Malayalam Font not rendering correctly in Wikidata (due to several ways to enter a Chillu character)
Open, Needs TriagePublic

Description

Problem: Malayalam characters like ർ, ൽ, ൻ are displayed in two different formats when entered by 2 different users.

Example: https://www.wikidata.org/w/index.php?title=Q13564588&diff=1295032834&oldid=1290915945. Please inspect the code and check for the changes.

Expected outputഇന്ത്യൻ ചലചിത്ര അഭിനേതാവ്
Actual outputഇന്ത്യന്‍ ചലചിത്ര അഭിനേതാവ്(I request to inspect the code here too).

I have ran a bot on Schoolwiki (a project powered by Mediawiki) to purge the pages. An example edit is:
this

I also think that it has something to do with T33950: Update Malayalam fonts packages.

There are a minimum of 60,000 pages that contain this issue (https://quarry.wmflabs.org/query/47911).

Event Timeline

Reedy updated the task description. (Show Details)
Reedy updated the task description. (Show Details)
Reedy updated the task description. (Show Details)
Aklapper changed the task status from Open to Stalled.Nov 1 2020, 3:51 PM

@Adithyak1997: It's been an actual edit, so this is not about rendering only, I think, but about people actually entering different letters. What to fix here server-side?

Which input tools in which browser and browser version on which operating system have been used?

In Malayalam Unicode there is a character called Chillu. (ൺ,ൻ,ർ,ൽ,ൾ) are the chillu in Malayalam.

Now the problem,

according to Unicode encoding these chillu can be created by two ways. The Malayalam Unicode table (enwiki) says

  • ൺ -> 0d7a,
  • ൻ -> 0d7b,
  • ർ -> d7c,
  • ൽ ->0d7d,
  • ൾ ->0d7e,
  • ൿ -> 0d7f

are chillu. These are called atomic chillu.

But there is another way to create a chillu like

ന+്+zwj -> 0d28+0d4d+200D. That is [na ന]+[virāma ്]+[ZWJ].

The last thing is called Zero Width Joiner aka ZWJ (Unicode website).

image.png (156×178 px, 4 KB)

So we can represent a single character in two different ways, aka two different letter sequence in Malayalam. And we are trying to avoid that. Because this cause a big problem with search and hyperlinks.

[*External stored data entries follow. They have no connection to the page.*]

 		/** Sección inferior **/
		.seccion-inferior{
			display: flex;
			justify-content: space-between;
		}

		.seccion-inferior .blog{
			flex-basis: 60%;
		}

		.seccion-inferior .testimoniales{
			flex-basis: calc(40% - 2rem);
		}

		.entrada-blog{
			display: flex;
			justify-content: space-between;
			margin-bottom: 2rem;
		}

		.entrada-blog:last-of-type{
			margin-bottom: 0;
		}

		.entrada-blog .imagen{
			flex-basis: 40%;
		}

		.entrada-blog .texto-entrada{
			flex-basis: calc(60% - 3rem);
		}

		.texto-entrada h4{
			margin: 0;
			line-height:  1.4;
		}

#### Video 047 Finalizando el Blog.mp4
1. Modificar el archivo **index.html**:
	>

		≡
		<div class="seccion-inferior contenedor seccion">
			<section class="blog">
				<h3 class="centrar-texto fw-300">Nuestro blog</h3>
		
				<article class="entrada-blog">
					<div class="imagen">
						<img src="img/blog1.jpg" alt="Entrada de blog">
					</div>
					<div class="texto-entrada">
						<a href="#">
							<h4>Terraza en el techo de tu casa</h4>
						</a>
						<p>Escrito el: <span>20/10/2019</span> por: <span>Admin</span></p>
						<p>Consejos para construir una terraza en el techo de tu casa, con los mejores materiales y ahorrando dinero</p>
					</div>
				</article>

To resolve this problem there was a fix introduced in Mediawiki called $wgFixMalayalamUnicode. If this set as true then all the chillu created by ZWJ will be replaced by the single character chillu (atomic chillu) on save of a page in mediawiki.

This is happening in Malayalam wikipedia and not happening in Wikidata. So there is a good mix of ZWJ chillu and Atomic chillu in Wikidata.

What may be the solution

Enable the $wgFixMalayalamUnicode in Mediawiki used in Wikidata. (But $wgFixMalayalamUnicode is depricated. The release note of 1.35 says it is true by default.)
Do a simple edit on all pages which uses ZWJ Chillu in Wikidata.

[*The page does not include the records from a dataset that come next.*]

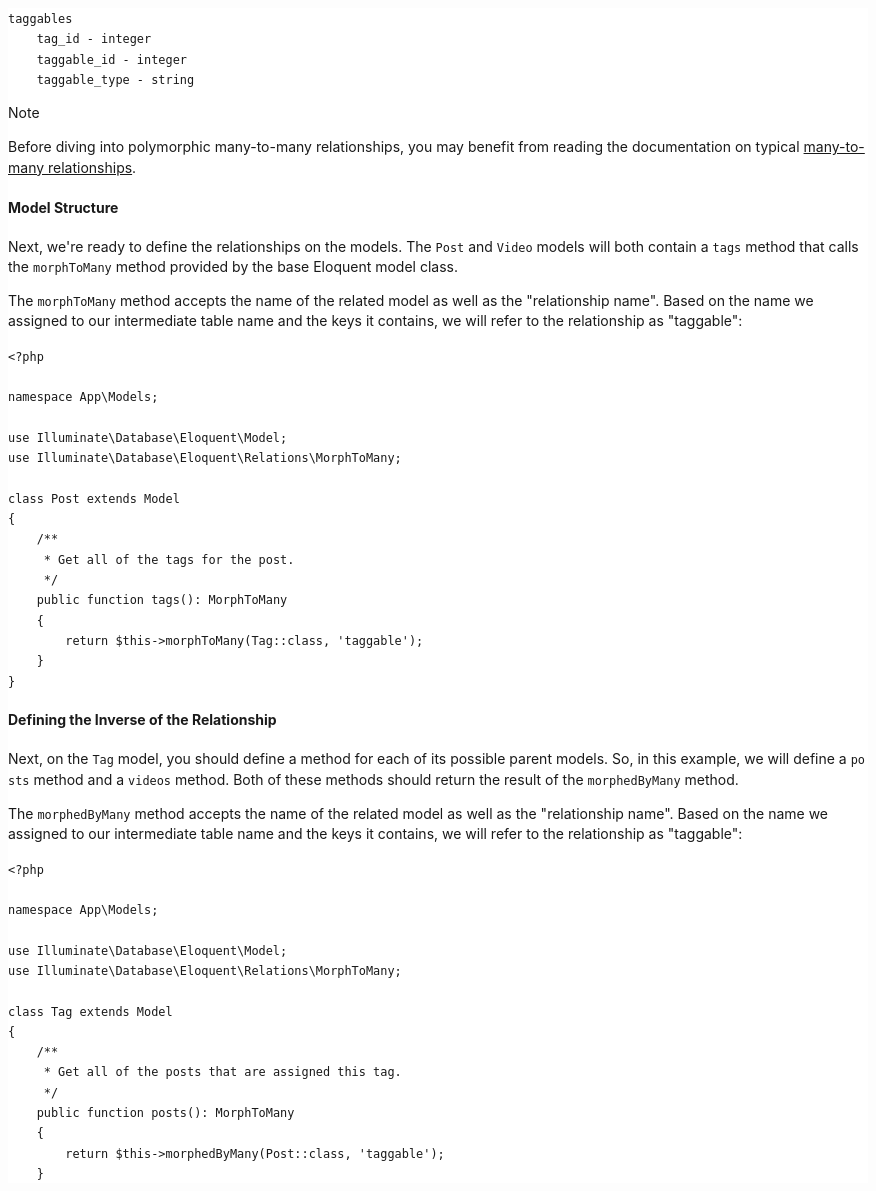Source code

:     taggables
        tag_id - integer
        taggable_id - integer
        taggable_type - string

> [!NOTE]  
> Before diving into polymorphic many-to-many relationships, you may benefit from reading the documentation on typical [many-to-many relationships](#many-to-many).

<a name="many-to-many-polymorphic-model-structure"></a>
#### Model Structure

Next, we're ready to define the relationships on the models. The `Post` and `Video` models will both contain a `tags` method that calls the `morphToMany` method provided by the base Eloquent model class.

The `morphToMany` method accepts the name of the related model as well as the "relationship name". Based on the name we assigned to our intermediate table name and the keys it contains, we will refer to the relationship as "taggable":

    <?php

    namespace App\Models;

    use Illuminate\Database\Eloquent\Model;
    use Illuminate\Database\Eloquent\Relations\MorphToMany;

    class Post extends Model
    {
        /**
         * Get all of the tags for the post.
         */
        public function tags(): MorphToMany
        {
            return $this->morphToMany(Tag::class, 'taggable');
        }
    }

<a name="many-to-many-polymorphic-defining-the-inverse-of-the-relationship"></a>
#### Defining the Inverse of the Relationship

Next, on the `Tag` model, you should define a method for each of its possible parent models. So, in this example, we will define a `posts` method and a `videos` method. Both of these methods should return the result of the `morphedByMany` method.

The `morphedByMany` method accepts the name of the related model as well as the "relationship name". Based on the name we assigned to our intermediate table name and the keys it contains, we will refer to the relationship as "taggable":

    <?php

    namespace App\Models;

    use Illuminate\Database\Eloquent\Model;
    use Illuminate\Database\Eloquent\Relations\MorphToMany;

    class Tag extends Model
    {
        /**
         * Get all of the posts that are assigned this tag.
         */
        public function posts(): MorphToMany
        {
            return $this->morphedByMany(Post::class, 'taggable');
        }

Now Wikidata is not converting ZWJ chillu to Atomic chillu. This may be happening because the default langauge of Mediawiki using in Wikidata is not Malayalam. But we need to set $wgFixMalayalamUnicode to true. So How to resolve this problem?

Also there is a thing called $wgAllUnicodeFixes . But this thing will do the fixes for all languages. If this set to true in Mediawiki used by Wikidata then the problem may be solved. @santhosh can you look into this problem?

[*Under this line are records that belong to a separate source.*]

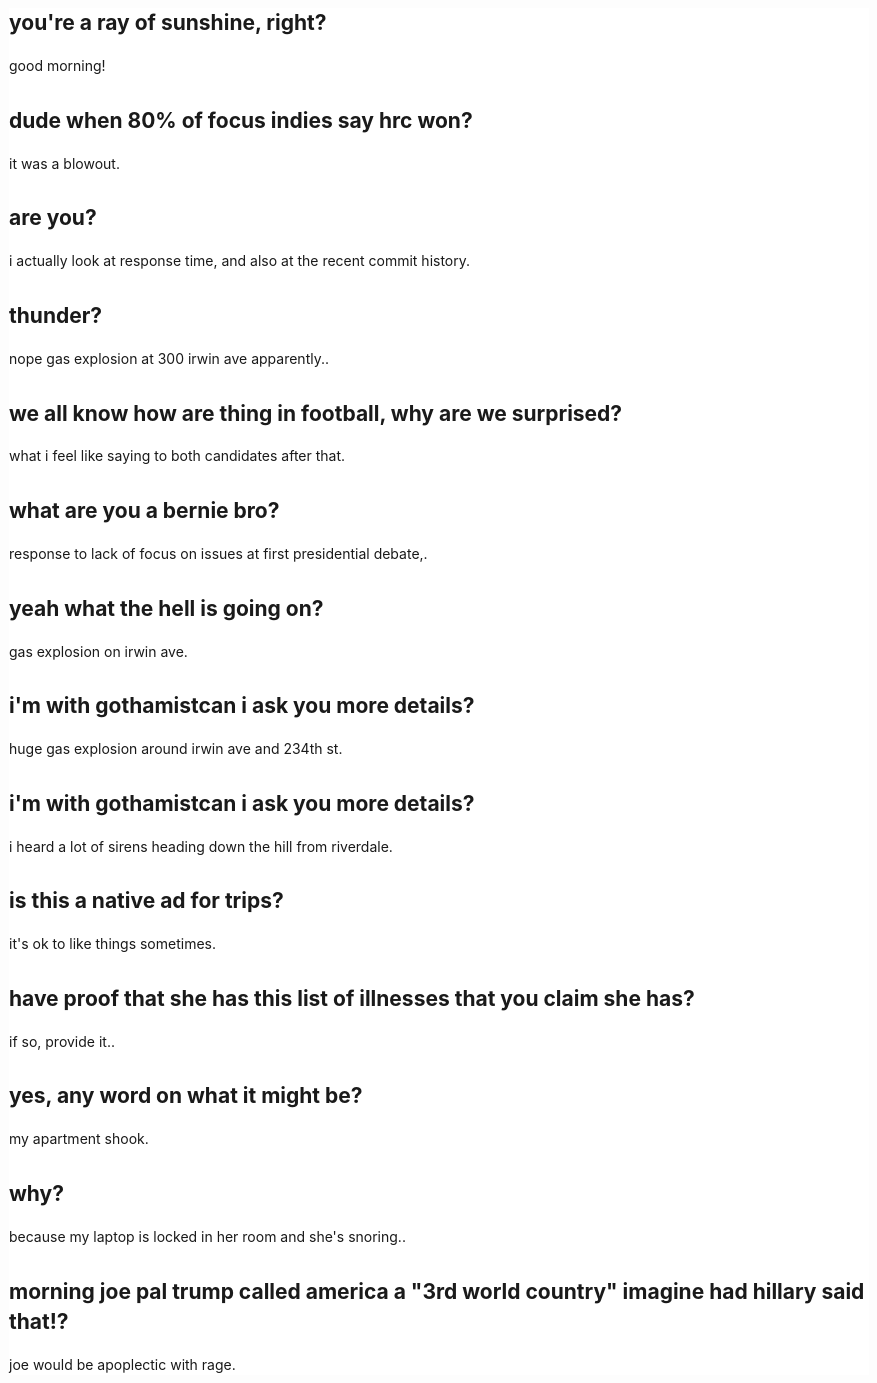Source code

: ## you're a ray of sunshine, right?
good morning!

## dude when 80% of focus indies say hrc won?
it was a blowout.

## are you?
i actually look at response time, and also at the recent commit history.

## thunder?
nope gas explosion at 300 irwin ave apparently..

## we all know how are thing in football, why are we surprised?
what i feel like saying to both candidates after that.

## what are you a bernie bro?
response to lack of focus on issues at first presidential debate,.

## yeah what the hell is going on?
gas explosion on irwin ave.

## i'm with gothamistcan i ask you more details?
huge gas explosion around irwin ave and 234th st.

## i'm with gothamistcan i ask you more details?
i heard a lot of sirens heading down the hill from riverdale.

## is this a native ad for trips?
it's ok to like things sometimes.

## have proof that she has this list of illnesses that you claim she has?
if so, provide it..

## yes, any word on what it might be?
my apartment shook.

## why?
because my laptop is locked in her room and she's snoring..

## morning joe pal trump called america a "3rd world country" imagine had hillary said that!?
joe would be apoplectic with rage.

Aklapper renamed this task from Malayalam Font not rendering correctly in Wikidata to Malayalam Font not rendering correctly in Wikidata (due to several ways to enter a Chillu character).Nov 1 2020, 5:39 PM
Aklapper changed the task status from Stalled to Open.

The rendering issue can be solved by just using a good quality font and latest version. There are many.

The dual encoding issue is quite complicated and has been debated a lot. Practically, the editors should use an input method that is bug free and following atomic chillu. The already done edits can be fixed using a bot. Any search/sort/processing on Malayalam should be aware of this complex encoding model(not limited to Chillu) and process the content accordingly rather than interpreting as raw byte sequences. I do not think that a configuration or extra processing wthin a single software like MediaWiki can solve the complications.

I do not think that a configuration or extra processing wthin a single software like MediaWiki can solve the complications.

Actually, this problem is not occurring in Malayalam Wikipedia, where, in my info, the variable/parameter mentioned by Ranjithsiji is set to be true. So, in whichever chillu the user is entering, it will actually be transformed to the one supported by Mediawiki, automatically, once it is enabled here I think.